リンゴ酸:ワインの味わいを左右する酸

ワイン入門者
リンゴ酸ってなんですか?

ワイン研究家
ブドウやワインに含まれる有機酸のひとつで、ほどよい量だとワインの品質を高めますが、多すぎると飲みづらくなります。

ワイン入門者
マロラクティック発酵で何が起こるの?

ワイン研究家
果皮の乳酸菌がリンゴ酸を分解し、乳酸と炭酸ガスになります。これによりリンゴ酸が減少し、ワインの酸味が柔らかくなります。
リンゴ酸とは。
ワインに含まれる成分「リンゴ酸」は、程よい量はワインの品質を高めます。しかし、多すぎると飲みにくいワインになってしまいます。
ワインの醸造中、果皮に付着している乳酸菌によってリンゴ酸は「乳酸」と「炭酸ガス」に分解されます(これを「マロラクティック発酵」と呼びます)。この分解によりリンゴ酸が減り、ワインの酸味が穏やかになってまろやかな味わいになります。
リンゴ酸とは?

リンゴ酸は、果実や野菜に自然に含まれる有機酸の一つです。ワイン造りでは、リンゴ酸はブドウの主要な酸であり、ワインの味わいを大きく左右します。リンゴ酸は、ワインに爽やかな酸味とキレ味を加え、タンニンと調和することによって、ワインのバランスを整えます。
ワインの味わいに及ぼすリンゴ酸の影響

ワインの風味において重要な役割を果たす酸の1つがリンゴ酸です。リンゴ酸は、ワインに酸味や新鮮さ、そして果実味をもたらします。リンゴ酸の含有量はブドウの品種、気候、土壌条件によって異なります。
リンゴ酸が豊富なワインは、爽やかで軽やかな酸味を持ち、熟したリンゴや洋ナシなどの果実のアロマが感じられます。
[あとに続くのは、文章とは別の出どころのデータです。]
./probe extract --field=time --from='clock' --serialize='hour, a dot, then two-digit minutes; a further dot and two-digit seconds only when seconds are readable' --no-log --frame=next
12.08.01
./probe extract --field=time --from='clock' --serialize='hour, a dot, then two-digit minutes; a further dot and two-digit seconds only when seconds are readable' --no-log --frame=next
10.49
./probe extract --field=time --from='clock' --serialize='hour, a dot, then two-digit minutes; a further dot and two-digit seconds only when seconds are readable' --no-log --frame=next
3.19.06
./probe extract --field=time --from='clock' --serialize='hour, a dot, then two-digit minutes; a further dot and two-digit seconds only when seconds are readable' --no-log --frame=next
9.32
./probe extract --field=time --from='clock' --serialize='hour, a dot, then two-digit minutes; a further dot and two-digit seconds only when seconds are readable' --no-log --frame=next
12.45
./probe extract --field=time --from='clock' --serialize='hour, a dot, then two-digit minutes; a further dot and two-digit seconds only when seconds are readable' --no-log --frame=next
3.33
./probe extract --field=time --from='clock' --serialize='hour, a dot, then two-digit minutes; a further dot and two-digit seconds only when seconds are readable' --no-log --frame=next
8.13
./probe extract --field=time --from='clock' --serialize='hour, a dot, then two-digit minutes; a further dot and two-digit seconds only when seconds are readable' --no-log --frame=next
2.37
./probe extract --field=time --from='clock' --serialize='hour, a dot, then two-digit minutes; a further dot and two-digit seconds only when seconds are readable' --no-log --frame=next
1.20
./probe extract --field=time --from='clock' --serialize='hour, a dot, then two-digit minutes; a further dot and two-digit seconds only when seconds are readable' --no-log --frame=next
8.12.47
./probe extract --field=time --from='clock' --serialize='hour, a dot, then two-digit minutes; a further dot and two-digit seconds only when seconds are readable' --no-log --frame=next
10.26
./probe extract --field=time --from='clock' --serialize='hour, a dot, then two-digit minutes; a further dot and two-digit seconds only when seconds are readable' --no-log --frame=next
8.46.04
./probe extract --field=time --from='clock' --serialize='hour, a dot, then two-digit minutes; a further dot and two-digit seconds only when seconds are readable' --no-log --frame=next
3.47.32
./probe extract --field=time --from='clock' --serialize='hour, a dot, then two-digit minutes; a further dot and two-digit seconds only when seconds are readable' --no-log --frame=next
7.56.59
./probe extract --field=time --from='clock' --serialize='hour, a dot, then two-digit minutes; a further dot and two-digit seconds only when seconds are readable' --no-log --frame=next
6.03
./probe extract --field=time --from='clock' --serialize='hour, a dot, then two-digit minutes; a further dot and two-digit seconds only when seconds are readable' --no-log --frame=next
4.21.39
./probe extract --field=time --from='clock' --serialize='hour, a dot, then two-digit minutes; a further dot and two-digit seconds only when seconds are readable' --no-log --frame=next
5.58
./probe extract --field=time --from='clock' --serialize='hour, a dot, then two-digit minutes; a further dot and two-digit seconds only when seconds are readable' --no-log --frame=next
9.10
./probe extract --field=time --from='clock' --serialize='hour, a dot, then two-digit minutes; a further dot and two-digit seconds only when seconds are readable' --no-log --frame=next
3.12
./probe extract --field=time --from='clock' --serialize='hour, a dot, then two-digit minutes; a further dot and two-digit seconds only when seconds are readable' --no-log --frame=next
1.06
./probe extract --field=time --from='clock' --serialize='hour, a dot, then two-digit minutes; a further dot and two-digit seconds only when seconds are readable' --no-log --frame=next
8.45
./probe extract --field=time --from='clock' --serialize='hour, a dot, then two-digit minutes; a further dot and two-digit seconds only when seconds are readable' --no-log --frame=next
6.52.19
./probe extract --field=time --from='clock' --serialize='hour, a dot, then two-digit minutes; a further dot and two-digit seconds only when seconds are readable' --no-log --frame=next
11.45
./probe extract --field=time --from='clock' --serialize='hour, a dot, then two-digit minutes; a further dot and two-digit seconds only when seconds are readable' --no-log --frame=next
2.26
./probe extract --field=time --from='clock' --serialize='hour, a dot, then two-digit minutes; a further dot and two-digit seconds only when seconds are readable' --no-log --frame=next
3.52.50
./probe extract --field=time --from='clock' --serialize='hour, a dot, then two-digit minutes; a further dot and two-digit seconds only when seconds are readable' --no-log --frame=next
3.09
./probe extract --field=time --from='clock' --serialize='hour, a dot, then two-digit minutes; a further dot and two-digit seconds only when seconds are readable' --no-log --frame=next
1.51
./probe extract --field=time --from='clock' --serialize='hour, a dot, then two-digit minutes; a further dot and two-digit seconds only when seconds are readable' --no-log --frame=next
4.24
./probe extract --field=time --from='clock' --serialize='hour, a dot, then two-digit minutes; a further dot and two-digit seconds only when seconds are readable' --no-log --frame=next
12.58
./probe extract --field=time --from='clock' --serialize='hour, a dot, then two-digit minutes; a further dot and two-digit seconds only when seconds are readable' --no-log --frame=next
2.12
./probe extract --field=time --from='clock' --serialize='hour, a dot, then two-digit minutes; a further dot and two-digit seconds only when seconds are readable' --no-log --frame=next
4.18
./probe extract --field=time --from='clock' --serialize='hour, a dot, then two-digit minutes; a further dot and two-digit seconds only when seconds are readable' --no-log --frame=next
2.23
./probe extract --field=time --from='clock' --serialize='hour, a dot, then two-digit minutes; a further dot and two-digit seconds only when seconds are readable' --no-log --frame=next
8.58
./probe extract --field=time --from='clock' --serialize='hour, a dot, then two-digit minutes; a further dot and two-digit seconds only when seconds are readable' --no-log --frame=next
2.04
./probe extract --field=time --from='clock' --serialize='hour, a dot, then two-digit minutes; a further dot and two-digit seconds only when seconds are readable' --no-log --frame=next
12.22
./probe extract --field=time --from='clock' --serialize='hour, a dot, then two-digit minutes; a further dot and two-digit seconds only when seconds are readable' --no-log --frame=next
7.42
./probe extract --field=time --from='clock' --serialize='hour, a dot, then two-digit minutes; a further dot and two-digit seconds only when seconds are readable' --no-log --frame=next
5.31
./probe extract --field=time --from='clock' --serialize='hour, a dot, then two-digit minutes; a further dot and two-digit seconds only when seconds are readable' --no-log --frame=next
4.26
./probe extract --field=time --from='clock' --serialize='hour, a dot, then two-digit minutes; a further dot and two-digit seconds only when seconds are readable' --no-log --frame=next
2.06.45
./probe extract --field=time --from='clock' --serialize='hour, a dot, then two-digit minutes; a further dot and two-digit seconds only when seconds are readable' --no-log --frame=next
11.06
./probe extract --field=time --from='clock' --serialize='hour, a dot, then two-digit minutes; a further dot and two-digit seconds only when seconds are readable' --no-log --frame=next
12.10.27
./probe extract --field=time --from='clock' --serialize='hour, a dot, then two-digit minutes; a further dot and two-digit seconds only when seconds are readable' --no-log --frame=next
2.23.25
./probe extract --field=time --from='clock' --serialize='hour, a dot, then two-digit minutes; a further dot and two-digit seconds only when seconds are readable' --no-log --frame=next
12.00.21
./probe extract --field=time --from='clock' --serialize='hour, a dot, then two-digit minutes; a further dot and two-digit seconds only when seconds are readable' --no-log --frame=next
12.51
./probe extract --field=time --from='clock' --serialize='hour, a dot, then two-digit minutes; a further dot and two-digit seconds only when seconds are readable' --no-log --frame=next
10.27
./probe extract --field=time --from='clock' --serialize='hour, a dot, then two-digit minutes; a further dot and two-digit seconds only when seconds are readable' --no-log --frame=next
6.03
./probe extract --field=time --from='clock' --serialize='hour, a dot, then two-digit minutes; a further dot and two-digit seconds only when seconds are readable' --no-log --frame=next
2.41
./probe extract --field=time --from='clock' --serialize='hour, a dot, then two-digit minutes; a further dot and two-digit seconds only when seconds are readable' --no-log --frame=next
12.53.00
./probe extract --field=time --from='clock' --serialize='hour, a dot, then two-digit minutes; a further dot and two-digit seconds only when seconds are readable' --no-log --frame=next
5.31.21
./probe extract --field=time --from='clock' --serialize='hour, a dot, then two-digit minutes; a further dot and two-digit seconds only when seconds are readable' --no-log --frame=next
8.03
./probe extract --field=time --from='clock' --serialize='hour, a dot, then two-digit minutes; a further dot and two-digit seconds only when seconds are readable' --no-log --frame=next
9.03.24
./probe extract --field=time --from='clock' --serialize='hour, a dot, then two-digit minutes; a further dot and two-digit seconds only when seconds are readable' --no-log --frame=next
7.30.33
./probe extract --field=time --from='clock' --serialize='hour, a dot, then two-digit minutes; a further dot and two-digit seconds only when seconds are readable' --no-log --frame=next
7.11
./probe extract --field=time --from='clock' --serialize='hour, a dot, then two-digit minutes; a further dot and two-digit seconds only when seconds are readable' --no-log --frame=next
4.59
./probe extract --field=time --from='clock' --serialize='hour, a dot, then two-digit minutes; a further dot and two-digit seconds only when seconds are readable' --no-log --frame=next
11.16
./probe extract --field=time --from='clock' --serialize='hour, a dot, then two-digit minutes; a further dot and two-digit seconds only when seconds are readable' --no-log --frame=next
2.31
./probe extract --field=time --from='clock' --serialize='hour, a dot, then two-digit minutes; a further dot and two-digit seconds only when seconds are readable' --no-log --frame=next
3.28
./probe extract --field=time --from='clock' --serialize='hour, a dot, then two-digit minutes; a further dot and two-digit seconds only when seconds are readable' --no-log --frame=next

また、リンゴ酸はタンニンとのバランスをとり、ワインの渋みを和らげる働きもあります。
多すぎるリンゴ酸がもたらす問題

多すぎるリンゴ酸がもたらす問題
リンゴ酸が過剰になると、ワインの味わいにマイナスに影響を及ぼします。過剰なリンゴ酸はワインを鋭く、酸っぱく感じさせ、バランスが崩れてしまいます。特に、熟度の低いブドウで作られた若いワインでは、リンゴ酸が突出することがあります。この酸味は時間とともに徐々に減少しますが、あまりに高いと、ワインが十分に熟成するまで楽しむことができません。さらに、高すぎるリンゴ酸は、ワインのpHを低下させ、微生物の増殖を促進する可能性があります。これにより、ワインが不安定になり、品質が低下するリスクが高まります。
マロラクティック発酵によるリンゴ酸の減少

マロラクティック発酵(乳酸発酵)では、リンゴ酸が乳酸細菌によって乳酸に変換されます。このプロセスは、ワインの酸味と複雑さを変化させます。リンゴ酸はシャープで酸っぱい酸であり、ワインにフレッシュ感を与えますが、乳酸はより滑らかでクリーミーな酸であり、ワインのまろやかさやコクに貢献します。
マロラクティック発酵は通常、ワインを熟成させる樽またはタンクの中で行われます。発酵の速度と程度は、温度、pH、ワインに含まれるリンゴ酸の量など、さまざまな要因によって異なります。多くのワインメーカーは、リンゴ酸のレベルとワインの最終的な味わいを制御するために、この発酵を管理しています。
マロラクティック発酵のメリット

マロラクティック発酵のメリット
マロラクティック発酵は、リンゴ酸をより穏やかな乳酸に変換するプロセスです。これにより、ワインの酸味がまろやかになり、口当たりが柔らかくなります。さらに、この発酵により、ワインの風味が豊かになり、より複雑でバランスのとれた味わいが生み出されます。